Thursday, July 31, 2014

Review: An Epic Journey up the Appalachian

It’s rare for theater to journey along rugged terrain on stage. The “living room play” has always been a theatrical favorite so when a play goes to the great outdoors, it’s a treat. But when a play not only ventures to the woods but attempts to tackle a nearly 2,180 mile adventure, it’s something unique. In Brenton Lengle’s North to Maine, we watch a group of hikers take on the sometimes-treacherous Appalachian Trail while dealing with the elements, the past, and each other. 

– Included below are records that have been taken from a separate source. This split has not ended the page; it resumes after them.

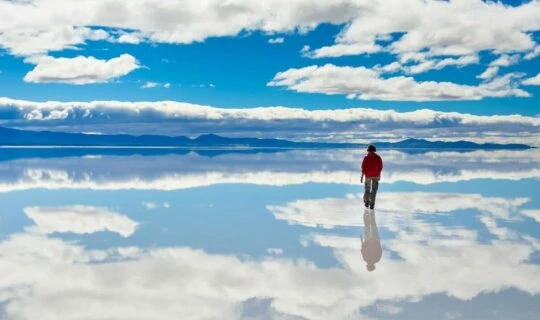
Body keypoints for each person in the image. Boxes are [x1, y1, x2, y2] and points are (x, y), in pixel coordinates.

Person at [360, 144, 383, 210]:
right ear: (374, 150)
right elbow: (381, 167)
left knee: (367, 189)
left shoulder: (366, 158)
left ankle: (367, 202)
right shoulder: (378, 157)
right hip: (376, 176)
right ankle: (372, 204)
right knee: (374, 190)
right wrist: (378, 173)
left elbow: (363, 168)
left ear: (368, 150)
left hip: (368, 176)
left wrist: (362, 176)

photo courtesy of Brian Hashimoto Photography
North to Maine follows newbie hiker Adam as he sets forth to tackle a trail only some have finished. Along the way he encounters four very different personalities, some with trail names, who accompany and help him on his quest. Adam, like his trail namesake Frodo, is on an epic journey to prove his worth. North to Maine is an engaging look at the lives of through hikers of the Appalachian trail. The trials and tribulations that these people endure in order to reach their peak is invigorating. Like the trail, Lengle’s play is long with moments of tough terrain. Many of the scenes go on longer than they need to, weakening the stakes of the moments of absolute rest. But when the moments are earned, they are quite beautiful. Though the script is filled with hiker lingo, as you journey on, you begin to feel a part of their world. With a variety of clashing personalities, many of the characters, with the exception of Creature Man, serve as foils for Adam rather than complete, well rounded characters. Though a two-hander would not be as interesting, the relationship arc between Adam and Creature Man is quite captivating.

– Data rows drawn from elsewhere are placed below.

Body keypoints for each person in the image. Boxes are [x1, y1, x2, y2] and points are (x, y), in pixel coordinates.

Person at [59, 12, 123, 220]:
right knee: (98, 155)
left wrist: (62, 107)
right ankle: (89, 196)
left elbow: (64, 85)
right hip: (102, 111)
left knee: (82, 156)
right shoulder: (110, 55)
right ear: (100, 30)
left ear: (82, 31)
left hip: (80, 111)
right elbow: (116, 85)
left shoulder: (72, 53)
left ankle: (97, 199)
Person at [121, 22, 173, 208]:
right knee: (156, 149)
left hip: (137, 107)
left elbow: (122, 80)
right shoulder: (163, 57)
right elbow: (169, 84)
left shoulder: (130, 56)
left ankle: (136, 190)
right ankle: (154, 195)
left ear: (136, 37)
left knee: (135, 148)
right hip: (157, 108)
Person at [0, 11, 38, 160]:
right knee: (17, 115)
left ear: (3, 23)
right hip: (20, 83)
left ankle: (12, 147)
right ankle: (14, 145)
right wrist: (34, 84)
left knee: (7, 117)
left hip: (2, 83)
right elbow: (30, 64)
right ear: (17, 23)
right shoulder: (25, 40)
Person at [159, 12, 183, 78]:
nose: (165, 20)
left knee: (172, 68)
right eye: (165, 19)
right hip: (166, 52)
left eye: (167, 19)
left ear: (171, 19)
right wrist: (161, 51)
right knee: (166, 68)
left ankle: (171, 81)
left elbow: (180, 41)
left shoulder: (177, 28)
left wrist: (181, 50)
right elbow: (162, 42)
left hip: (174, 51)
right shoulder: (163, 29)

As journeyman Adam, Tim Dowd has a lot of weight to carry in this piece. Dowd has the youthful quality to his character, but lacks levels. He seemed to make every woe a big deal. Adam La Faci as Creature Man brings a unique presence to the trail. His story is strong and his chemistry with Adam are some of the best moments in the show. La Faci has an overall intensity as Creature Man that needed to be lessened to land the more sentimental moments.

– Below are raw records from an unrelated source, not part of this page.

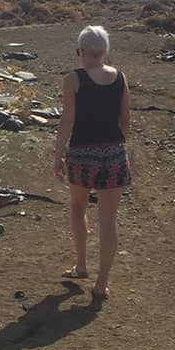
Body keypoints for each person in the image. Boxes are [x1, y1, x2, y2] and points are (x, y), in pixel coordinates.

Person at [53, 25, 131, 300]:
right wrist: (118, 146)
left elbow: (67, 121)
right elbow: (125, 119)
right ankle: (102, 284)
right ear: (105, 51)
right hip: (113, 152)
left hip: (82, 153)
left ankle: (81, 264)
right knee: (108, 220)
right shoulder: (120, 78)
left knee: (78, 207)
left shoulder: (73, 79)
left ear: (81, 51)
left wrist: (57, 155)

Director Eric Parness brings a great vision to the piece. He is able to avoid monotony with the simplicity of the space. While evoking the atmosphere of the trail could have been taken even further, what he presented was grand.
North to Maine is a diamond in the rough. It’s a piece that has great potential that deserves a larger audience. If the spirit of the trail can be explored further with fluff removed, North to Maine can be something special.